Resposta da Prefeitura de Curitiba
A Prefeitura de Curitiba informou, em nota, que a proposta “estabelece bases para garantir eficiência e adequação sanitária a um direito constitucional elementar, que é o acesso à alimentação saudável por parte da população socialmente mais vulnerável”.
Confira a nota na íntegra:
“Trata-se de um marco regulatório que estabelece bases para garantir eficiência e adequação sanitária a um direito constitucional elementar, que é o acesso à alimentação saudável por parte da população socialmente mais vulnerável.
Como parte de uma atribuição do município, o projeto organiza o trabalho de distribuição de alimentos, baseando-se em princípios de ação social responsável e sanitariamente correta.
Entre as razões da elaboração do projeto de lei, estão:
– Ausência atual de parâmetros organizacionais nas atividades exercidas por entidades particulares.

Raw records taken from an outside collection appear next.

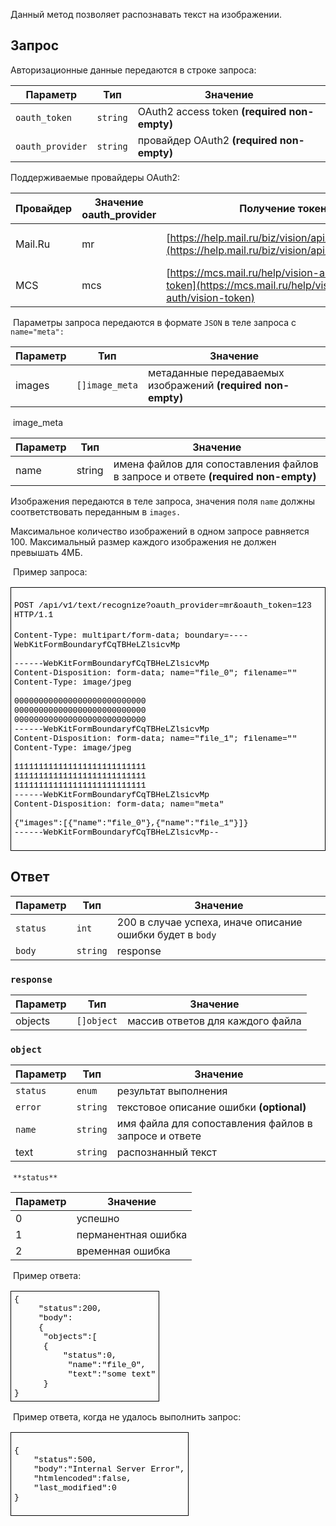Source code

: Данный метод позволяет распознавать текст на изображении.

Запрос
------

Авторизационные данные передаются в строке запроса:

| **Параметр** | **Тип** | **Значение** |
| --- | --- | --- |
| `oauth_token` | `string` | OAuth2 access token **(required non-empty)** |
| `oauth_provider` | `string` | провайдер OAuth2 **(required non-empty)** |

Поддерживаемые провайдеры OAuth2:

| **Провайдер** | **Значение oauth_provider** | **Получение токена** | **Проекты** |
| --- | --- | --- | --- |
| Mail.Ru | mr | [https://help.mail.ru/biz/vision/api/v1/oauth_token](https://help.mail.ru/biz/vision/api/v1/oauth_token) | только внутренние проекты |
| MCS | mcs | [https://mcs.mail.ru/help/vision-auth/vision-token](https://mcs.mail.ru/help/vision-auth/vision-token) | все клиенты MCS |

 Параметры запроса передаются в формате `JSON` в теле запроса с `name="meta":`

| **Параметр** | **Тип** | **Значение** |
| --- | --- | --- |
| images | `[]image_meta` | метаданные передаваемых изображений **(required non-empty)** |

 image_meta

| **Параметр** | **Тип** | **Значение** |
| --- | --- | --- |
| name | string | имена файлов для сопоставления файлов в запросе и ответе **(required non-empty)** |

Изображения передаются в теле запроса, значения поля `name` должны соответствовать переданным в `images.` 

Максимальное количество изображений в одном запросе равняется 100. Максимальный размер каждого изображения не должен превышать 4МБ.

 Пример запроса:

<table border="1" cellpadding="0" cellspacing="0" style="color: rgb(0, 0, 0);border: none;"><tbody><tr><td style="border: 1pt solid windowtext;padding: 3.75pt;"><p style="margin-right: 0cm;margin-left: 0cm;font-size:16px;font-family: &quot;Times New Roman&quot;, serif;"><code style="font-family: &quot;Courier New&quot;;"><span style="font-size:13px;">POST /api/v1/text/recognize?oauth_provider=mr&amp;oauth_token=123</span></code> <code style="font-family: &quot;Courier New&quot;;"><span style="font-size:13px;">HTTP/1.1</span></code><br><br><code style="font-family: &quot;Courier New&quot;;"><span style="font-size:13px;">Content-Type: multipart/form-data; boundary=----WebKitFormBoundaryfCqTBHeLZlsicvMp</span></code><br><code style="font-family: &quot;Courier New&quot;;"><span style="font-size:13px;">&nbsp;</span></code><br><code style="font-family: &quot;Courier New&quot;;"><span style="font-size:13px;">------WebKitFormBoundaryfCqTBHeLZlsicvMp</span></code><br><code style="font-family: &quot;Courier New&quot;;"><span style="font-size:13px;">Content-Disposition: form-data; name="file_0"; filename=""</span></code><br><code style="font-family: &quot;Courier New&quot;;"><span style="font-size:13px;">Content-Type: image/jpeg</span></code><br><code style="font-family: &quot;Courier New&quot;;"><span style="font-size:13px;">&nbsp;</span></code><br><code style="font-family: &quot;Courier New&quot;;"><span style="font-size:13px;">000000000000000000000000000</span></code><br><code style="font-family: &quot;Courier New&quot;;"><span style="font-size:13px;">000000000000000000000000000</span></code><br><code style="font-family: &quot;Courier New&quot;;"><span style="font-size:13px;">000000000000000000000000000</span></code><br><code style="font-family: &quot;Courier New&quot;;"><span style="font-size:13px;">------WebKitFormBoundaryfCqTBHeLZlsicvMp</span></code><br><code style="font-family: &quot;Courier New&quot;;"><span style="font-size:13px;">Content-Disposition: form-data; name="file_1"; filename=""</span></code><br><code style="font-family: &quot;Courier New&quot;;"><span style="font-size:13px;">Content-Type: image/jpeg</span></code><br><code style="font-family: &quot;Courier New&quot;;"><span style="font-size:13px;">&nbsp;</span></code><br><code style="font-family: &quot;Courier New&quot;;"><span style="font-size:13px;">111111111111111111111111111</span></code><br><code style="font-family: &quot;Courier New&quot;;"><span style="font-size:13px;">111111111111111111111111111</span></code><br><code style="font-family: &quot;Courier New&quot;;"><span style="font-size:13px;">111111111111111111111111111</span></code><br><code style="font-family: &quot;Courier New&quot;;"><span style="font-size:13px;">------WebKitFormBoundaryfCqTBHeLZlsicvMp</span></code><br><code style="font-family: &quot;Courier New&quot;;"><span style="font-size:13px;">Content-Disposition: form-data; name="meta"</span></code><br><code style="font-family: &quot;Courier New&quot;;"><span style="font-size:13px;">&nbsp;</span></code><br><code style="font-family: &quot;Courier New&quot;;"><span style="font-size:13px;">{"images":[{"name":"file_0"},{"name":"file_1"}]}</span></code><br><code style="font-family: &quot;Courier New&quot;;"><span style="font-size:13px;">------WebKitFormBoundaryfCqTBHeLZlsicvMp--</span></code></p></td></tr></tbody></table>

Ответ
-----

| **Параметр** | **Тип** | **Значение** |
| --- | --- | --- |
| `status` | `int` | 200 в случае успеха, иначе описание ошибки будет в `body` |
| `body` | `string` | response | тело ответа |

### `response`

| **Параметр** | **Тип** | **Значение** |
| --- | --- | --- |
| objects | `[]object` | массив ответов для каждого файла |

### `object`

| **Параметр** | **Тип** | **Значение** |
| --- | --- | --- |
| `status` | `enum` | результат выполнения |
| `error` | `string` | текстовое описание ошибки **(optional)** |
| `name` | `string` | имя файла для сопоставления файлов в запросе и ответе |
| text | `string` | распознанный текст |

 `**status**`

| **Параметр** | **Значение** |
| --- | --- |
| 0 | успешно |
| 1 | перманентная ошибка |
| 2 | временная ошибка |

 Пример ответа:

<table border="1" cellpadding="0" cellspacing="0" style="color: rgb(0, 0, 0);border: none;"><tbody><tr><td style="border: 1pt solid windowtext;padding: 3.75pt;"><pre style="margin: 0cm 0cm 0.0001pt;font-size:13px;font-family: &quot;Courier New&quot;;">{
 &nbsp;&nbsp;&nbsp;&nbsp;"status":200,
 &nbsp;&nbsp;&nbsp;&nbsp;"body":
 &nbsp;&nbsp;&nbsp;&nbsp;{&nbsp;&nbsp;&nbsp;&nbsp;&nbsp;&nbsp;&nbsp;&nbsp; </pre><pre style="margin: 0cm 0cm 0.0001pt;font-size:13px;font-family: &quot;Courier New&quot;;">&nbsp;&nbsp;&nbsp;&nbsp;&nbsp;&nbsp;"objects":[</pre><pre style="margin: 0cm 0cm 0.0001pt;font-size:13px;font-family: &quot;Courier New&quot;;">&nbsp;&nbsp;&nbsp;&nbsp;&nbsp; {</pre><pre style="margin: 0cm 0cm 0.0001pt;font-size:13px;font-family: &quot;Courier New&quot;;">&nbsp;&nbsp;&nbsp;&nbsp;&nbsp;&nbsp;&nbsp;&nbsp;&nbsp; "status":0,
 &nbsp;&nbsp;&nbsp;&nbsp;&nbsp;&nbsp;&nbsp;&nbsp;&nbsp; "name":"file_0",
 &nbsp;&nbsp;&nbsp;&nbsp;&nbsp;&nbsp;&nbsp;&nbsp;&nbsp; "text":"some text"</pre><pre style="margin: 0cm 0cm 0.0001pt;font-size:13px;font-family: &quot;Courier New&quot;;">&nbsp;&nbsp;&nbsp;&nbsp;&nbsp; }</pre><pre style="margin: 0cm 0cm 0.0001pt;font-size:13px;font-family: &quot;Courier New&quot;;">}</pre></td></tr></tbody></table>

 Пример ответа, когда не удалось выполнить запрос:

<table border="1" cellpadding="0" cellspacing="0" style="color: rgb(0, 0, 0);border: none;"><tbody><tr><td style="border: 1pt solid windowtext;padding: 3.75pt;"><p style="margin-right: 0cm;margin-left: 0cm;font-size:16px;font-family: &quot;Times New Roman&quot;, serif;"><code style="font-family: &quot;Courier New&quot;;"><span style="font-size:13px;">{</span></code><br><code style="font-family: &quot;Courier New&quot;;"><span style="font-size:13px;">&nbsp; &nbsp; "status":500,</span></code><br><code style="font-family: &quot;Courier New&quot;;"><span style="font-size:13px;">&nbsp; &nbsp; "body":"Internal Server Error",</span></code><br><code style="font-family: &quot;Courier New&quot;;"><span style="font-size:13px;">&nbsp; &nbsp; "htmlencoded":false,</span></code><br><code style="font-family: &quot;Courier New&quot;;"><span style="font-size:13px;">&nbsp; &nbsp; "last_modified":0</span></code><br><code style="font-family: &quot;Courier New&quot;;"><span style="font-size:13px;">}</span></code></p></td></tr></tbody></table>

– Divergências frequentes de distribuição atual, ora exacerbada, ora com carência de oferta, o que gera desperdício ou escassez de alimentos.
– Os casos de oferta exacerbada resultam em acúmulo de resíduos orgânicos e rejeitos na vias públicas, contribuindo para proliferação de pragas e vetores urbanos – ou seja, riscos à saúde da população em situação de rua.
– A ausência de controle sanitário da prática pode resultar em alimentos com riscos biológicos, químicos e físicos a um grupo populacional já exposto a agravos de saúde.
A participação da sociedade civil organizada é assegurada, conforme expresso no Artigo 4º (“O programa … incentivará a atuação intersetorial, conjunta, integrada e articulada entre órgãos e entidades da administração pública municipal, pessoas físicas e jurídicas ou privadas, organizações da sociedade civil, entidades religiosas, educacionais e sociais do Programa Mesa Solidária.”) e no Artigo 8º, que estabelece o cadastramento para tais atividades.
Essa garantia legal corrobora a abertura ao diálogo e a promoção de esforços conjuntos realizados pelo município nesta área, principalmente após a chegada da pandemia à capital (em março de 2020).
A Prefeitura de Curitiba vem atuando fortemente no apoio à população mais necessitada. No programa Mesa Solidária, por exemplo, já foram distribuídas mais 284 mil refeições à população carente (desde 2019). E nos Restaurantes Populares, com refeições subsidiadas a R$ 3,00, já foram distribuídas mais de 4,6 milhões de refeições (desde 2017).”